§ **Text for analysis**
________________________________________

[Bug analyzer/109098] Encoding errors on SARIF output for non-UTF-8 source files

2023-03-27 Thread dmalcolm at gcc dot gnu.org via Gcc-bugs
https://gcc.gnu.org/bugzilla/show_bug.cgi?id=109098

--- Comment #9 from David Malcolm  ---
(In reply to Hans-Peter Nilsson from comment #8)
> (In reply to David Malcolm from comment #7)
> > The invalid UTF-8 in the patch seems to have broken the server-side script:
> 
> Maybe the not-really-utf8 files need to be marked in some way in the git
> repo to be safely handled for future checkout and updates, including the
> problematic scripting?  However, reading gitattributes(5) it's not obvious
> how.

Perhaps
  https://www.git-scm.com/docs/gitattributes#_marking_files_as_binary 
though it's not clear if we can do that for individual files (or if it's worth
bothering)

[Bug analyzer/109098] Encoding errors on SARIF output for non-UTF-8 source files

2023-03-24 Thread hp at gcc dot gnu.org via Gcc-bugs
https://gcc.gnu.org/bugzilla/show_bug.cgi?id=109098

--- Comment #8 from Hans-Peter Nilsson  ---
(In reply to David Malcolm from comment #7)
> The invalid UTF-8 in the patch seems to have broken the server-side script:

Maybe the not-really-utf8 files need to be marked in some way in the git repo
to be safely handled for future checkout and updates, including the problematic
scripting?  However, reading gitattributes(5) it's not obvious how.

________________________________________

Reproduce the SARIF encoding bug thread above word for word, from its first line to its last.

________________________________________

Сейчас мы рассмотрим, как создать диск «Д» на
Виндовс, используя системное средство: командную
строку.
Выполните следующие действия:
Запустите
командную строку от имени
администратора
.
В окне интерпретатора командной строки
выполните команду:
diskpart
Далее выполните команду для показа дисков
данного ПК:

________________________________________

§ **Exercise result**
[Bug analyzer/109098] Encoding errors on SARIF output for non-UTF-8 source files

2023-03-27 Thread dmalcolm at gcc dot gnu.org via Gcc-bugs
https://gcc.gnu.org/bugzilla/show_bug.cgi?id=109098

--- Comment #9 from David Malcolm  ---
(In reply to Hans-Peter Nilsson from comment #8)
> (In reply to David Malcolm from comment #7)
> > The invalid UTF-8 in the patch seems to have broken the server-side script:
> 
> Maybe the not-really-utf8 files need to be marked in some way in the git
> repo to be safely handled for future checkout and updates, including the
> problematic scripting?  However, reading gitattributes(5) it's not obvious
> how.

Perhaps
  https://www.git-scm.com/docs/gitattributes#_marking_files_as_binary 
though it's not clear if we can do that for individual files (or if it's worth
bothering)

[Bug analyzer/109098] Encoding errors on SARIF output for non-UTF-8 source files

2023-03-24 Thread hp at gcc dot gnu.org via Gcc-bugs
https://gcc.gnu.org/bugzilla/show_bug.cgi?id=109098

--- Comment #8 from Hans-Peter Nilsson  ---
(In reply to David Malcolm from comment #7)
> The invalid UTF-8 in the patch seems to have broken the server-side script:

Maybe the not-really-utf8 files need to be marked in some way in the git repo
to be safely handled for future checkout and updates, including the problematic
scripting?  However, reading gitattributes(5) it's not obvious how.